The agreement, called the Glasgow Declaration on Forests and Land, is backed by about $19 billion in public and private funds, including up to $9 billion from the United States; $1.7 billion is earmarked for Indigenous groups. At the same time, more than 30 financial institutions vowed to end investments that drive deforestation in commodities including beef, soy and palm oil.
But the plan should do more to reduce demand for these commodities, John Sauven, the executive director of Greenpeace told The Guardian. “Without tackling the drivers of destruction it’s like whistling in the wind to think cash alone will work. Cattle and soya for animal feed are wiping out the Amazon and savannahs of Brazil. The industrial meat industry, like its counterpart in the fossil fuel sector, needs to come to an end,” he said.
Morgan Gillespy, Global Director of the Food and Land Use Coalition welcomed the declaration, calling it “unprecedented”. But she underscored the urgent need to turn these commitments into action, noting that the new pledge is based on a failed 2014 effort, The New York Declaration on Forests, that aimed to end deforestation by 2020.
Tuesday also marked the official launch of the Global Methane Pledge, a joint effort between the U.S. and the European Union that aims to cut methane emissions by 30 percent by 2030. Methane, a greenhouse gas that is far more potent but shorter-lived than carbon dioxide, is to blame for about a quarter of current warming. Cutting methane emissions is considered “low-hanging fruit” in the fight against climate change, since it will help avert some near-term warming and is easier to address than carbon dioxide emissions.
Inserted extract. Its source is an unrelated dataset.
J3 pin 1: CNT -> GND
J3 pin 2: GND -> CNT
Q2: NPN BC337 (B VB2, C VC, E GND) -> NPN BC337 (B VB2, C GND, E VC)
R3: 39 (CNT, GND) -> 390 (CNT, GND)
Notably, some of the biggest emitters of methane—Russia, India and China—have not signed the pledge.
The Biden administration’s plan to cut emissions of methane in the U.S. includes new regulations for the oil and gas industry which is the largest domestic emitter of methane. It will also crack down on methane emissions from landfills with an emphasis on reducing food waste.
But while agriculture—primarily meat and dairy production—accounts for half of U.S. methane emissions, the strategy includes only voluntary, incentive-based measures for the farm sector, such as improved feed for animals and more methane digesters that capture emissions and use them as energy. Critics say this approach gives the livestock industry a “free pass”, and have urged the EPA to regulate methane emissions from meat and dairy producers.
“The Biden administration’s strategy to use public spending to prop up an expensive factory farm gas system creates perverse incentives to produce more manure, and more water and air pollution for rural communities,” said Ben Lilliston, the Institute for Agriculture and Trade Policy’s director of rural strategies and climate change.
Calling methane digesters “industry-friendly band aids”, Mitch Jones, policy director of Food & Water Watch, said, “Factory farm biogas and carbon trading schemes are false solutions that distract from the root cause of the industrialized agriculture industry’s pollution problem — the continued concentrated corporate control of our food system.”